Is there any website that says how much stuff is in the UK? I've got about £50 to spend on MAC for my birthday and i'd like to know what i could buy. Does anyone know how much pigments and lipglosses are? And whether they sell pigments at counters and what not or just in mac stores?


----------



## Sarah (Feb 17, 2006)

Pigments are sold in counters and are £15 and lustre & lipglasses were £10.50 I dont know if they were included in the list of stuff that increased in price


----------



## as_cute_as_pie (Feb 18, 2006)

blushes are £13 looked at the list


----------



## cloverette (Feb 18, 2006)

Quote:

   Originally Posted by *Sarah* 
_Pigments are sold in counters and are £15 and lustre & lipglasses were £10.50 I dont know if they were included in the list of stuff that increased in price_

 

yup! lipglasses are £10.50


----------



## mango88 (Feb 18, 2006)

how much is the empty 4 e/s palette pan?

thanks


----------



## Steel (Feb 18, 2006)

I'd like to know how much the pan eyeshadows are in the UK so I know if I should just go to a store on a daytrip or get them off eBay. Thanks!


----------



## turtle_pixie_ (Feb 19, 2006)

pro pans were £7 before the price increase, not sure if they have ben increased.
empty quads were £4.50 prior to the increase


----------



## -x-buttercup-x- (Feb 19, 2006)

Quote:

   Originally Posted by *as_cute_as_pie* 
_blushes are £13 looked at the list 
	

	
	
		
		

		
		
	


	


_

 
oooh theres a list, where??


----------



## as_cute_as_pie (Feb 19, 2006)

oops that sounded like theres one online lol probably is somewhere but i know that some counters have the price list up next to the till others you'll have to ask for it


----------



## turtle_pixie_ (Feb 19, 2006)

theres a list on this very website. pricing.specktra.net


----------



## -x-buttercup-x- (Feb 19, 2006)

ooooh thankyou so much, can't  belive i haven't found it! xx


----------



## as_cute_as_pie (Feb 19, 2006)

yep there is but some prices have changed


----------



## Turbokittykat (Feb 22, 2006)

The price list will be updated very soon. I'm working on it now, but I'm doing a major re-write which is involving learning several new web technologies/languages!

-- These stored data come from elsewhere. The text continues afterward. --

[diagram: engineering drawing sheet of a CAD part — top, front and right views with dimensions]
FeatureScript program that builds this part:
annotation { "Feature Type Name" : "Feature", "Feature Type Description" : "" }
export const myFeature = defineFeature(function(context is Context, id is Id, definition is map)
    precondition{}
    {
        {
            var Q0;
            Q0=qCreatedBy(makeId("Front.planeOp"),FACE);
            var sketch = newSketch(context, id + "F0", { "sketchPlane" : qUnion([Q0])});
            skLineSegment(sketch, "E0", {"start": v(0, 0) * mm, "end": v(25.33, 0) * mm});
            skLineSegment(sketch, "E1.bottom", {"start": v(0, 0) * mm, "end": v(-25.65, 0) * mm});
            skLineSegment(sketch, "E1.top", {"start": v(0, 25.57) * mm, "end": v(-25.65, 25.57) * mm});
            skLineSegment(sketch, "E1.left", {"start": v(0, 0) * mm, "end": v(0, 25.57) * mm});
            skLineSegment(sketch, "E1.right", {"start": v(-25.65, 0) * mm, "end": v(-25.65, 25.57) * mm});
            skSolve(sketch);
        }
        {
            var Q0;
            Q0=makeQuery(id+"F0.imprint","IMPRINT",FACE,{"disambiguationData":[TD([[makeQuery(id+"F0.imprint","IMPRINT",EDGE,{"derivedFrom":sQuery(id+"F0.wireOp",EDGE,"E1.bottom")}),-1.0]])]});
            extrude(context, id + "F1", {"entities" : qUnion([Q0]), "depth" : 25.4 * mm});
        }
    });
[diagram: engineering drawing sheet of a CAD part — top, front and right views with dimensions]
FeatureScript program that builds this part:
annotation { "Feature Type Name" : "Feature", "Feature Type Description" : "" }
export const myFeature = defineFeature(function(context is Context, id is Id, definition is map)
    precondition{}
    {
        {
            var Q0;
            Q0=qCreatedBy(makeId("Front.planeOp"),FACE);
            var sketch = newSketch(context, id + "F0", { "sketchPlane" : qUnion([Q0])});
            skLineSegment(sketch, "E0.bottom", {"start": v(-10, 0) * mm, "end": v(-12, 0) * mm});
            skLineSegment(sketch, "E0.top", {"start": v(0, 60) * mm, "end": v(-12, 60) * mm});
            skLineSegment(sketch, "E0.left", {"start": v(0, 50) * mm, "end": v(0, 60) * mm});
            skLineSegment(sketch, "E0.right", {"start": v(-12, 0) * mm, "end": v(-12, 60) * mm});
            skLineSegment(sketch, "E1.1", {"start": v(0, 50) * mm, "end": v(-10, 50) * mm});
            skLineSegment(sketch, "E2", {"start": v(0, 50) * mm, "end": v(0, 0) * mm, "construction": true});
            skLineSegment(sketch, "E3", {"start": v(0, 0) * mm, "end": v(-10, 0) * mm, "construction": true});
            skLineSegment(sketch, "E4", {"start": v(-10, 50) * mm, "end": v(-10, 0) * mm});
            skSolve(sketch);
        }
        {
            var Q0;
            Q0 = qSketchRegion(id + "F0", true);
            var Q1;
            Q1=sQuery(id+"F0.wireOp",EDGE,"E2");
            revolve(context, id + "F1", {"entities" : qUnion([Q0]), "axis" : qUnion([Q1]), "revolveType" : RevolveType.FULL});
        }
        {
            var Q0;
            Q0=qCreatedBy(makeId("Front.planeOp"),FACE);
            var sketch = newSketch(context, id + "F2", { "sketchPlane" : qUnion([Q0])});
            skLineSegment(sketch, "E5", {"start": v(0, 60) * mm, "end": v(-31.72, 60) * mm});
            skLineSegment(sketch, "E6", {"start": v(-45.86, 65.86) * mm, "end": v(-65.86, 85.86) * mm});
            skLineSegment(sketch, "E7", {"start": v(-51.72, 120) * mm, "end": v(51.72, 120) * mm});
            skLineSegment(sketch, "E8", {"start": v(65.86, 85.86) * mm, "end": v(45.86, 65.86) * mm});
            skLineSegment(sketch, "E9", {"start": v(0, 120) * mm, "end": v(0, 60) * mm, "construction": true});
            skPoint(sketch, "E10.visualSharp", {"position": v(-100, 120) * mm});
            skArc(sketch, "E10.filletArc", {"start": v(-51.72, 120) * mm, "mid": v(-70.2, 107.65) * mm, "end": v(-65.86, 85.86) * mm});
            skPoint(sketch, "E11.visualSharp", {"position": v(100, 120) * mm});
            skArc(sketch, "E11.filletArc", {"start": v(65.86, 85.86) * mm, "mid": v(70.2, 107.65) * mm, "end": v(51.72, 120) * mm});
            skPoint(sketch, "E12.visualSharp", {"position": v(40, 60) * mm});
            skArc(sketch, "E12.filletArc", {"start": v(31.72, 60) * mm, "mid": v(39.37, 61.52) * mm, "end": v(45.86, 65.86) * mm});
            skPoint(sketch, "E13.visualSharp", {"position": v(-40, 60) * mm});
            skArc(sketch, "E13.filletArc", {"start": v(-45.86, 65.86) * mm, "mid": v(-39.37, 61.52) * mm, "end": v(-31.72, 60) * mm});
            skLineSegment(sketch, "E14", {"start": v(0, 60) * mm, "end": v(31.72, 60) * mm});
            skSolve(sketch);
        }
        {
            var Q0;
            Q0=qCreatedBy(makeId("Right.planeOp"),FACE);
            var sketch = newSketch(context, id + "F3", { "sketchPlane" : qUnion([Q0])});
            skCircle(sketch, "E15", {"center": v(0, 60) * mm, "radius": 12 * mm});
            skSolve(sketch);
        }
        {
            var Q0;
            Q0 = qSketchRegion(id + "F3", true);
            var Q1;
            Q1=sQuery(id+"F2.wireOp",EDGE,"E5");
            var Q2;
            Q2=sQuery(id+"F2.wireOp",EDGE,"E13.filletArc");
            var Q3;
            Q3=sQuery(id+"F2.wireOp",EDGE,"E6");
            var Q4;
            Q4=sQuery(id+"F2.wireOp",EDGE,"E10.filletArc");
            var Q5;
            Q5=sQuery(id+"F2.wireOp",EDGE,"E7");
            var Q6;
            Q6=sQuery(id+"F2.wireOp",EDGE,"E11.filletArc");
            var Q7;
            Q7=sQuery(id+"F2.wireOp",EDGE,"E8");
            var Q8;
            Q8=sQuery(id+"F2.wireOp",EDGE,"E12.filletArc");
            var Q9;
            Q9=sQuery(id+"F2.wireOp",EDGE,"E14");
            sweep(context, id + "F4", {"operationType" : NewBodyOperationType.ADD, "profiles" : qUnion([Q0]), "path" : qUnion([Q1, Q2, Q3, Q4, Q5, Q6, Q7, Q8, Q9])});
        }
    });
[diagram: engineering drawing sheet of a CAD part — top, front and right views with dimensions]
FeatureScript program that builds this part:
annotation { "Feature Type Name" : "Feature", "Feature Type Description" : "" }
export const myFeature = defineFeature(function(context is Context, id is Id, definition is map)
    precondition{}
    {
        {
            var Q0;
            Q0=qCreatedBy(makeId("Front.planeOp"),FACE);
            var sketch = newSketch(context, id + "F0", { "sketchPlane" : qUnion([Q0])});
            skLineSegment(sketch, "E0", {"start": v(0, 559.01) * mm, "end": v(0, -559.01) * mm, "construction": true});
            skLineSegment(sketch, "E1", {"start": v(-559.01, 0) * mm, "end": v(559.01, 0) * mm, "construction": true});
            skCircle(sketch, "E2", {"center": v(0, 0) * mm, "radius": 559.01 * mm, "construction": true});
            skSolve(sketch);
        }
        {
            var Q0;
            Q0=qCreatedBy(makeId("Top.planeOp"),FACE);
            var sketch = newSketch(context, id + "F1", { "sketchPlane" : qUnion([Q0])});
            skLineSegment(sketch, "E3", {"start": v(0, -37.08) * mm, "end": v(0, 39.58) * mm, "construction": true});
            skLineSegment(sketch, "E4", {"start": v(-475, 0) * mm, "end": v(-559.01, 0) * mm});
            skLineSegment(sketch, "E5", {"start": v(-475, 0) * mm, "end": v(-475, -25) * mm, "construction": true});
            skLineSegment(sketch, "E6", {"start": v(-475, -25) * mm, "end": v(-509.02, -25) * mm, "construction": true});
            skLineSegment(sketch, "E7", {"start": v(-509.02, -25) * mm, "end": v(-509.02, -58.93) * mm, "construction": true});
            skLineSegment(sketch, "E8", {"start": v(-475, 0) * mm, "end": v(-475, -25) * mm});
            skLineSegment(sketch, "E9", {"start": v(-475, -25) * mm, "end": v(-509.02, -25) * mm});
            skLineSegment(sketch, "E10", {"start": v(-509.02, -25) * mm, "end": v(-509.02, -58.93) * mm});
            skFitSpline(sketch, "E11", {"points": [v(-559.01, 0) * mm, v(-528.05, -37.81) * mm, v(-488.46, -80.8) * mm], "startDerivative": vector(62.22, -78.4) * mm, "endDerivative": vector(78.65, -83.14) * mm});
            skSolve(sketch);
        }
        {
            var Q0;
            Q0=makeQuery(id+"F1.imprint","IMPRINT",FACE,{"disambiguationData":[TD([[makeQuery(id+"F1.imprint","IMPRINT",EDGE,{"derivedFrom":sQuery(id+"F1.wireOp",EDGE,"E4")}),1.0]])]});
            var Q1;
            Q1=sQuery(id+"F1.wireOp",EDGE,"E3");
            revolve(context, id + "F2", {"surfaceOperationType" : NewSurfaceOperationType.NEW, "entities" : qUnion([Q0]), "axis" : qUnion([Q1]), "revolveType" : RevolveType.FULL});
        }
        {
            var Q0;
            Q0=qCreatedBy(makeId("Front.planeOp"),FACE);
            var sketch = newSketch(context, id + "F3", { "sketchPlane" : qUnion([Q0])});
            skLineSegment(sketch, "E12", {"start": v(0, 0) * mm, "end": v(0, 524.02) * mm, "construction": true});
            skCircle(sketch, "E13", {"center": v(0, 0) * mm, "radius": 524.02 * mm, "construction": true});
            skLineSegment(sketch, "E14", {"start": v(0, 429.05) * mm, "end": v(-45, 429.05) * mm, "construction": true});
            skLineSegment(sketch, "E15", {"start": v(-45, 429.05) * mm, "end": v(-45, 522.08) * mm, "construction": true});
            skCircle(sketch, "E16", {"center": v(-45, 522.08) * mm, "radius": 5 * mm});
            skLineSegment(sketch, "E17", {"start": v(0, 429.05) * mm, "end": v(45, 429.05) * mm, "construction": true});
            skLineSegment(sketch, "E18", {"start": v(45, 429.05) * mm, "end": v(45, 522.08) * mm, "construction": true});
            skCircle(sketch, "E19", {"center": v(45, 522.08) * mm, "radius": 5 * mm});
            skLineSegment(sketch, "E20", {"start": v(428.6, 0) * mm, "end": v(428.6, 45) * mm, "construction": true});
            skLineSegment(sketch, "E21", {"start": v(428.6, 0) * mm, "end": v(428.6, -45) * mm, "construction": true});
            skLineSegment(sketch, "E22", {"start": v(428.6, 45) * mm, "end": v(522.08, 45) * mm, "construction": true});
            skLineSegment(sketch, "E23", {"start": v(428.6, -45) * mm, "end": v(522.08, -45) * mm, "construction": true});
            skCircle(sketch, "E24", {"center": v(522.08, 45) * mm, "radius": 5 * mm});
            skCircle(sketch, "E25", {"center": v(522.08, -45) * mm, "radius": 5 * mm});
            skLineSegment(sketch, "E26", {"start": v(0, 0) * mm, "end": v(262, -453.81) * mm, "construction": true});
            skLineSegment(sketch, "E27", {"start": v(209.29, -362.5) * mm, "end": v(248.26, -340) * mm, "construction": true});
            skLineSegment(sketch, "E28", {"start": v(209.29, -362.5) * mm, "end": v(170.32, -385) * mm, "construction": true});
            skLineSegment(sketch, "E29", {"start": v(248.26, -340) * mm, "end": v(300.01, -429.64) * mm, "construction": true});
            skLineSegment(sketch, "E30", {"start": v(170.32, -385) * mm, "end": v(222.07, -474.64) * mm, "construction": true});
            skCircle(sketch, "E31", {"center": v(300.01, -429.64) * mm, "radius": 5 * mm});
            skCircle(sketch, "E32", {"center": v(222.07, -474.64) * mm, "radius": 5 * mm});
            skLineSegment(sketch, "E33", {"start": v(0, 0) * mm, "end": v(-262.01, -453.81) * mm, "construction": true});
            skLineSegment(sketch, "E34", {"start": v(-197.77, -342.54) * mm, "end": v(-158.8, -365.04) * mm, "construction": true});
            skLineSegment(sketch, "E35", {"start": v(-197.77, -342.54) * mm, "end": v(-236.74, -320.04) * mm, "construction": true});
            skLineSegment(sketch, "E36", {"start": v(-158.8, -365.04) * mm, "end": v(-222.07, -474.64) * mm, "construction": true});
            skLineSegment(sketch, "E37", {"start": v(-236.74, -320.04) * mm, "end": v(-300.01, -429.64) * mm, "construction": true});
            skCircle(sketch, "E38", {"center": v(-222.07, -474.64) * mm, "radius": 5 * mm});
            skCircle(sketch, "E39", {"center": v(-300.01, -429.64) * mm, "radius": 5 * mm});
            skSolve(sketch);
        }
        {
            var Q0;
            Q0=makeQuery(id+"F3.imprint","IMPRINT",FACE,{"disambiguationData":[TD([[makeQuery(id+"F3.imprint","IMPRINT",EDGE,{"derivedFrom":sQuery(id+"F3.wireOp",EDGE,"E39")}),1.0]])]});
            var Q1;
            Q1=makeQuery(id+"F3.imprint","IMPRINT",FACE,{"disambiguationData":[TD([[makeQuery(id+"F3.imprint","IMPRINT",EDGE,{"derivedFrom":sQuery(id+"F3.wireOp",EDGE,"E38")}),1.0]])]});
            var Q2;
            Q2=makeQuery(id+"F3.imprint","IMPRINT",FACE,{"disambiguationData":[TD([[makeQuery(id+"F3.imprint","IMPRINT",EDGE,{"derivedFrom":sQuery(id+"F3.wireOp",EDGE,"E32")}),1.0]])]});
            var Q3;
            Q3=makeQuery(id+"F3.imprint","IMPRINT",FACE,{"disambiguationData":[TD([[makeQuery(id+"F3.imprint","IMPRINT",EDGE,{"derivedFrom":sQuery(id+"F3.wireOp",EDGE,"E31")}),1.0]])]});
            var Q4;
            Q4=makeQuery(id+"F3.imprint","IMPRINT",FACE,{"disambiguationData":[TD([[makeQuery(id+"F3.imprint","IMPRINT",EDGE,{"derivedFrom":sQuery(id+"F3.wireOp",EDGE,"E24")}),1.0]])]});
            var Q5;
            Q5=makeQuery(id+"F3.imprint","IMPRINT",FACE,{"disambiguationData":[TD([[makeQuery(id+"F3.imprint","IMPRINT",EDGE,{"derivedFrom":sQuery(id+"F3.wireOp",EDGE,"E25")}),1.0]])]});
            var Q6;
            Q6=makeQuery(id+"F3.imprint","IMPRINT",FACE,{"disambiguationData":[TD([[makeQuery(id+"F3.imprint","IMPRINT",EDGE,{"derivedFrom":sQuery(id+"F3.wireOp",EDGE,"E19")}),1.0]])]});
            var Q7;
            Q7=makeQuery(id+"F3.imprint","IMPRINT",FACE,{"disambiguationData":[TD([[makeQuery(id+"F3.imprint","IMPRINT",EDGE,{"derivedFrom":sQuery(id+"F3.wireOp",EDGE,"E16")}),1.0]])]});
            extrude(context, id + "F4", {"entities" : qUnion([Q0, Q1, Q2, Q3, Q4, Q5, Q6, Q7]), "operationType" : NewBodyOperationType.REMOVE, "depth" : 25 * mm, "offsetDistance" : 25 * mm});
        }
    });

Watch this space though...


----------



## Princess_Mai (Feb 22, 2006)

Also, 

Paints are £12 as well as Colour base.
Fluideline is £10.50

All prices have gone up by £1-2


Ps. Hi everybody, I am New from London, UK!


----------



## turtle_pixie_ (Feb 22, 2006)

thanks turbokittykay. welcome, mai!


----------



## Turbokittykat (Feb 27, 2006)

Quote:

   Originally Posted by *Princess_Mai* 
_Also, 

Paints are £12 as well as Colour base.
Fluideline is £10.50

All prices have gone up by £1-2


Ps. Hi everybody, I am New from London, UK! 
	

	
	
		
		

		
			



_

 
If paints are still £12 and fluidlines are £10.50, they've not gone up. Not everything has increased in price. It's only a small number of things that have gone up.


----------



## pinkiecharm (Feb 17, 2011)

o god im going to have to work more hours in work , o no !!


----------